Il fait valoir que les loyers de janvier à avril 2020 sont prescrits ; l’astreinte est disproportionnée ; il subit un préjudice de jouissance du garage automobile qui est occupé par des biens du bailleur pour la détérioration occasionnée à son automobile ‘Jaguar’ ; le fondement du préjudice des bailleurs n’est pas caractérisé.

Selon conclusions visées au greffe le 15 avril 2024, Me [H] pour Relai de Guyenne conclut à :

– confirmer le jugement en tout son dispositif et, y ajoutant :

– condamner D. [U] à 4 000 euros sur le fondement de l’article 700 du code de procédure civile et aux entiers dépens d’appel.

L’intimée expose et fait valoir que le bail n’encourt pas l’annulation mais la mise en conformité. La prescription est suspendue ; la demande à titre de dommages et intérêts est incohérente car le locataire n’a demandé que 3 240 euros devant le Premier Président et l’expert évalue le préjudice à 3 151 euros ; la réfaction du loyer de 40 % de sa valeur est déraisonnable. L’astreinte fixée est proportionnée au maintien dans les lieux sans aucun loyer depuis juin 2018. Son propre préjudice économique est très important en raison des actions abusives du locataire depuis cinq ans.

Le conseiller de la mise en état a clôturé la procédure le 11 septembre 2024.

MOTIFS :

1 / Sur l’étendue de l’appel :

Dans ses uniques conclusions, l’appelant ne conteste plus les chefs de dispositifs suivants :

– prononcé à compter du jour du jugement la résiliation du bail aux torts exclusifs du preneur,

– ordonné à D. [U] de libérer les lieux et restituer les clés dans les 15 jours de la signification du présent,

– dit qu’à défaut, deux mois après commandement infructueux, il pourrait être expulsé,

– condamné D. [U] aux dépens.

En tant que de besoin, aux conclusions de l’intimée, le jugement sera confirmé de ces chefs.

2 / Sur la valeur locative :

La charge de la preuve de la minoration de cette valeur n’incombe qu’au demandeur qui paraît confondre la notion avec le préjudice de jouissance.

Le rapport de l’expert retient des préjudices, s’agissant :

– du chauffage au sol partiellement défaillant, de 580 euros en 2018 en raison des travaux dans une pièce et 876 euros sur 3 ans dans une autre, en raison d’autres travaux, soit 1 456 euros,

– de l’eau non chauffée au solaire, de 135 euros l’an durant 3 ans, soit 305 euros,

– de la non jouissance partielle de toutes les dépendances, de 600 euros durant 5 mois de travaux de toiture et de 720 euros durant 18 mois d’occupation du tiers de la surface par les meubles du bailleur, soit 1320 euros,

– de la non jouissance partielle du garage à voiture, d’une perte de jouissance de 40 euros durant 18 mois d’occupation du tiers de la surface par les meubles du bailleur, soit 720 euros,

Il convient d’évaluer les pertes de jouissance du fait :

– de la chauffe défaillante offerte à la location : à 1 456 euros et 305 euros soit 1 761 euros,

– des perte de surfaces totalement louées : des dépendances, à 2 160 euros et du garage à 2 160 euros, soit 4 320 euros,

soit une indemnité de 6 081 euros.

..............................

▶ [Énoncé du problème]: Rédigez la suite de l'extrait de décision de justice sur le litige locatif, à partir de sa dernière phrase.

▶ [Données fournies]:
..............................

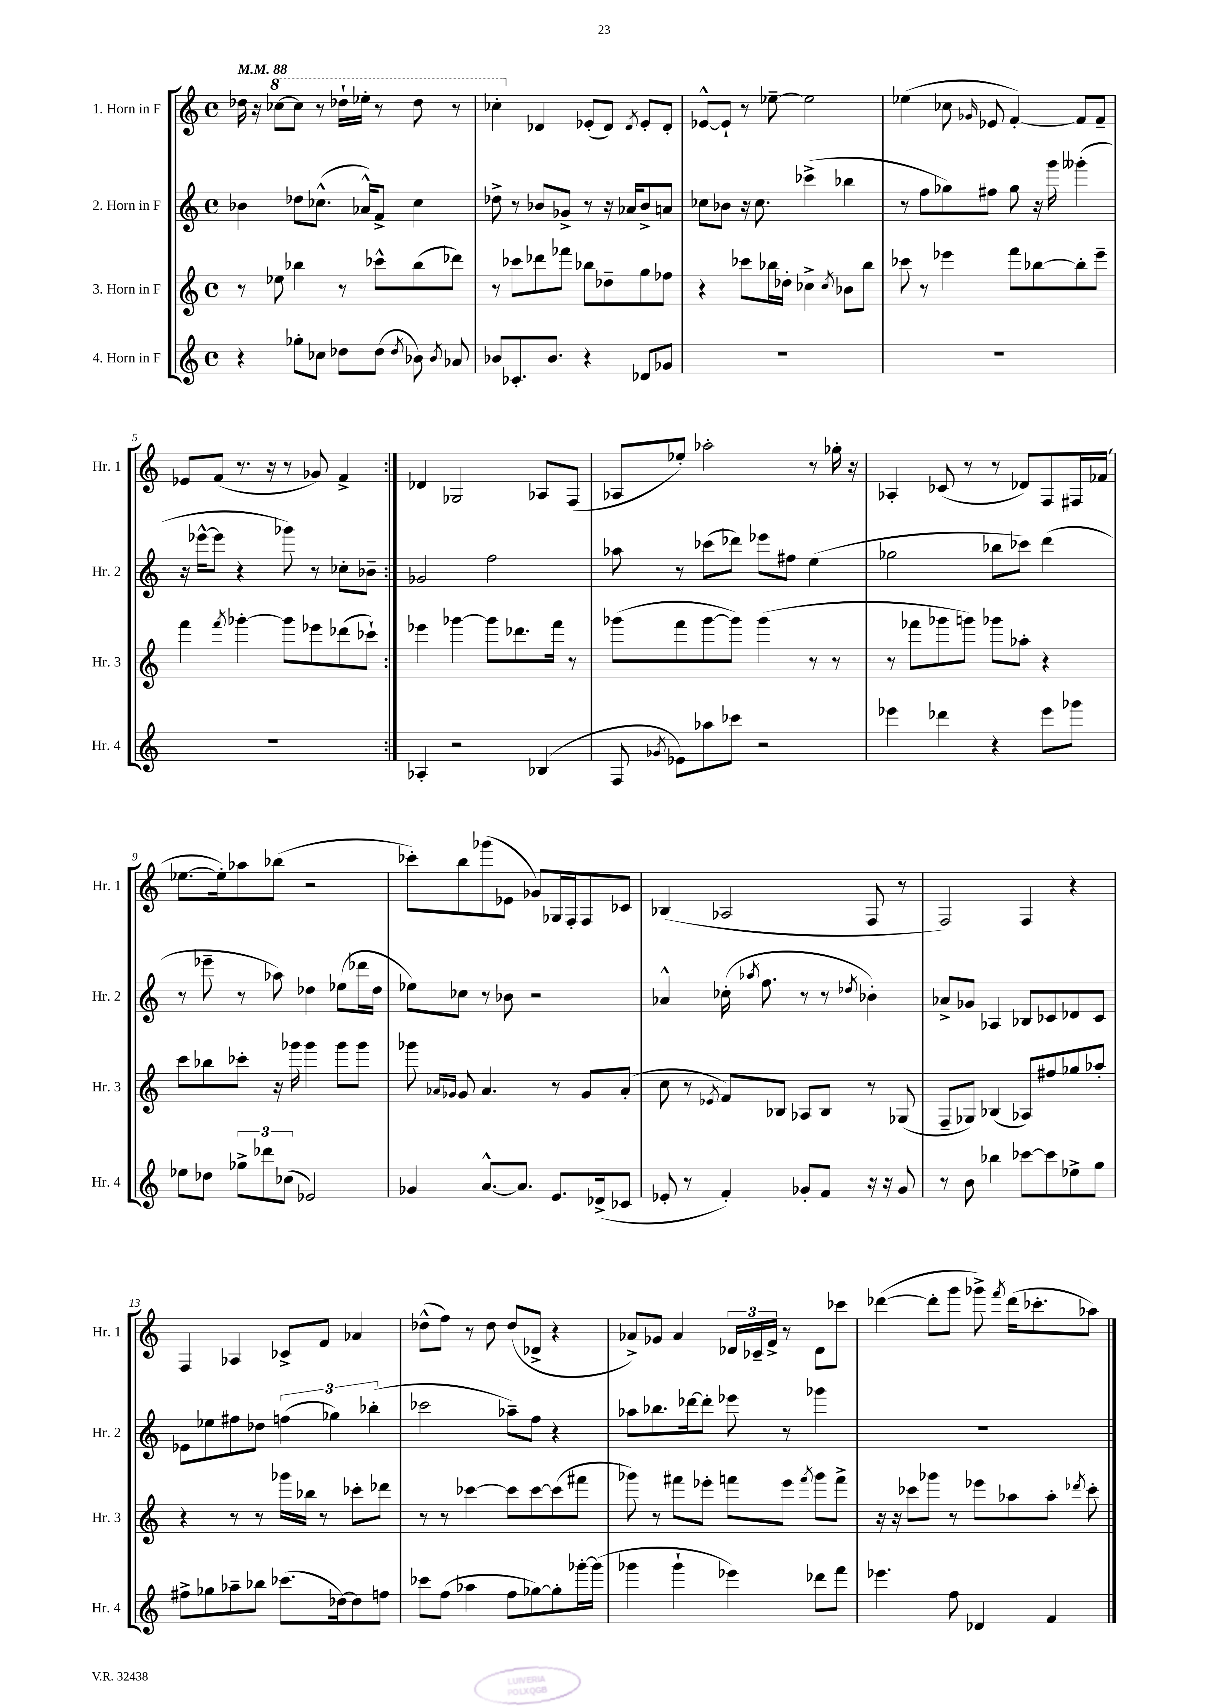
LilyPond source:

<<
\new StaffGroup <<
\new Staff = "s0" \with { instrumentName = "1. Horn in F" shortInstrumentName = "Hr. 1" } {
    \clef treble \key c \major \defaultTimeSignature \time 4/4 \tempo 4 = 88
    \autoBeamOff \repeat volta 2 { des''16 r16 \ottava #1 ces'''8[~ ces'''8] r8 des'''16[-! ees'''16]-. r8 des'''8 r8 |
    ces'''4-. \ottava #0 des'4 ees'8[-.( des'8]) \acciaccatura { des'8 } ees'8[-. des'8]-. |
    ees'8[~-^ ees'8]-! r8 ees''8~-- ees''2 |
    ees''4( ces''8 \grace { ges'16 } ees'8 f'4~-.) f'8[ f'8]-- |
    ees'8[ f'8]( r8. r16 r8 ges'8) f'4-> | }
    des'4 ges2 aes8[ f8]( |
    aes8[ ees''8]-.) aes''2-. r8 ges''16-. r16 |
    aes4-. ces'8( r8 r8 des'8[) f8 fis16 fes'16]( |
    ees''8.[~ ees''16-.) aes''8 bes''8]( r2 |
    ces'''8[-.) b''8 ges'''8( ees'8] ges'8[) ges16 f16-. f8 ces'8] |
    bes4( aes2 f8 r8 |
    f2) f4 r4 |
    f4 aes4 ces'8[-> f'8] aes'4 |
    des''8[-^( f''8]) r8 des''8 des''8[( des'8]-> r4 |
    aes'8[->) ges'8] aes'4 \tuplet 3/2 { des'16[ ces'16-- f'16]-> } r8 des'8[ ces'''8] |
    des'''4~( des'''8[-. g'''8] ges'''8->) \acciaccatura { f'''8 } des'''16[( ces'''8.-. aes''8]) \bar "|." |
}
\new Staff = "s1" \with { instrumentName = "2. Horn in F" shortInstrumentName = "Hr. 2" } {
    \clef treble \key c \major \defaultTimeSignature \time 4/4
    \autoBeamOff \repeat volta 2 { bes'4 des''8[ ces''8.]-^( aes'16[-^) f'8]-> ces''4 |
    des''8-> r8 bes'8[ ges'8]-> r8 r16 aes'16[ bes'8-> a'8] |
    ces''8[ bes'8] r16 ces''8. ces'''4->( bes''4 |
    r8 f''8[ ges''8) fis''8] ges''8 r16 g'''16 geses'''4-.( |
    r16 ees'''16[~-^ ees'''8] r4 ges'''8) r8 ces''8[-. bes'8]-- | }
    ges'2 f''2 |
    aes''8 r8 ces'''8[( des'''8]) ees'''8[ fis''8] e''4( |
    ges''2 bes''8[ ces'''8]) d'''4( |
    r8 ees'''8-- r8 aes''8) des''4 ees''8[( des'''16 des''16] |
    ees''8[) ces''8] r8 bes'8 r2 |
    aes'4-^ ces''16-.( \acciaccatura { aes''8 } f''8. r8 r8 \acciaccatura { des''8 } bes'4-.) |
    aes'8[-> ges'8] aes4 bes8[ ces'8 des'8 ces'8] |
    ees'8[ ees''8 fis''8 des''8] \tuplet 3/2 { f''4( ges''4) bes''4-.( } |
    ces'''2 aes''8[--) f''8] r4 |
    aes''8[ bes''8. des'''16~ des'''8]-. ees'''8 r8 ges'''4 |
    R1 \bar "|." |
}
\new Staff = "s2" \with { instrumentName = "3. Horn in F" shortInstrumentName = "Hr. 3" } {
    \clef treble \key c \major \defaultTimeSignature \time 4/4
    \autoBeamOff \repeat volta 2 { r8 ees''8 bes''4 r8 ces'''8[-^ bes''8( des'''8]) |
    r8 ces'''8[ des'''8 fes'''8] bes''8[ des''8-- g''8 fes''8] |
    r4 ces'''8[ bes''16 des''16]-. ces''4-> \acciaccatura { ces''8 } bes'8[ bes''8] |
    ces'''8 r8 ees'''4 f'''8[ bes''8~ bes''8-. ees'''8]-- |
    f'''4 \acciaccatura { f'''8 } ges'''4~-. ges'''8[ ees'''8 des'''8( ces'''8]-!) | }
    ees'''4 ges'''4~ ges'''8[ des'''8. f'''16] r8 |
    ges'''8[( f'''8 ges'''8~ ges'''8]) ges'''4( r8 r8 |
    r8 fes'''8[ ges'''8 g'''8]) ges'''8[ aes''8]-. r4 |
    c'''8[ bes''8 ces'''8]-. r16 ges'''16 ges'''4 ges'''8[ ges'''8] |
    ges'''8 \grace { aes'16[ ges'16] } ges'8 aes'4. r8 ges'8[ aes'8]-.( |
    c''8 r8 \acciaccatura { ees'8 } f'8[) bes8] aes8[ bes8] r8 ges8( |
    f8[-- ges8]) bes4( aes8[) fis''8 ges''8 aes''8]-. |
    r4 r8 r8 ges'''16[ bes''16] r8 ces'''8[-. des'''8] |
    r8 r8 ces'''4~ ces'''8[ ces'''8~ ces'''8( fis'''8] |
    ges'''8) r8 fis'''8[ ees'''8]-. f'''8[ ees'''8] \acciaccatura { f'''8 } ges'''8[ f'''8]-> |
    r16 r16 ces'''8[ ges'''8] r8 ees'''8[ aes''8 aes''8]-. \acciaccatura { des'''8 } ces'''8-. \bar "|." |
}
\new Staff = "s3" \with { instrumentName = "4. Horn in F" shortInstrumentName = "Hr. 4" } {
    \clef treble \key c \major \defaultTimeSignature \time 4/4
    \autoBeamOff \repeat volta 2 { r4 ges''8[-. ces''8] des''8[ des''8]( \acciaccatura { des''8 } bes'8) \acciaccatura { bes'8 } aes'8 |
    bes'8[ ces'8.-. bes'8.] r4 des'8[ ges'8] |
    R1 |
    R1 |
    R1 | }
    aes4-. r2 bes4( |
    f8 \acciaccatura { ges'8 } ees'8[) aes''8 ces'''8] r2 |
    ees'''4 des'''4 r4 ees'''8[ ges'''8] |
    ees''8[ des''8] \tuplet 3/2 { ges''8[-> des'''8 ces''8]( } ees'2) |
    ges'4 a'8.[~-^ a'8.] e'8.[ des'16->( ces'8] |
    ees'8-. r8 f'4-.) ges'8[-. f'8] r16 r16 ges'8 |
    r8 b'8 bes''4 ces'''8[~ ces'''8 ees''8-> g''8] |
    fis''8[-> ges''8 aes''8-- bes''8] ces'''8.[( des''16~) des''8 f''8] |
    ces'''8[ f''8]( aes''4 f''8[ ges''8~) ges''8-. ges'''16~-. ges'''16]( |
    ges'''4 ges'''4-! ees'''4) des'''8[ f'''8] |
    ees'''4. f''8 des'4 f'4 \bar "|." |
}
>>
>>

..............................

▶ [Réponse attendue]:
Le jugement sera complété de ce chef.

Il ressort de ce qui précède que l’estimation du loyer s’agissant d’une grande maison double à la campagne avec des dépendances et des équipements à jour de la technologie la plus actuelle n’est pas exagérée.

Suivant l’expert, des défauts d’entretien incombent aussi au locataire et d’autres sont à partager entre le bailleur et le preneur. Toutefois, il ressort encore de l’expertise que le local chaufferie n’est pas aux normes de sécurité électrique et la soupape de sécurité du réseau hydraulique est bouchonnée et non raccordée à l’égout. «Ceci doit faire l’objet d’une intervention corrective rapidement car il y a danger» et la solution apportée par la société bailleresse à cette non-conformité du bien loué n’est pas connue.

Cette situation justifie une réfaction du loyer de 200 euros mensuels.

Il s’ensuit qu’une surévaluation du loyer est établie, même une fois déduits les préjudices de jouissance et les demandes en minoration tant des arriérés des loyers que des montant des indemnités d’occupation sont fondées.

Le jugement sera réformé de ces chefs.

3/ Sur les loyers arriérés et indemnités d’occupation :

Toute prescription de dette locative étant suspendue durant le cours d’une instance, force est de constater que l’exception fait référence à une instance terminée par un arrêt définitif sur ce point du 18 novembre 2020.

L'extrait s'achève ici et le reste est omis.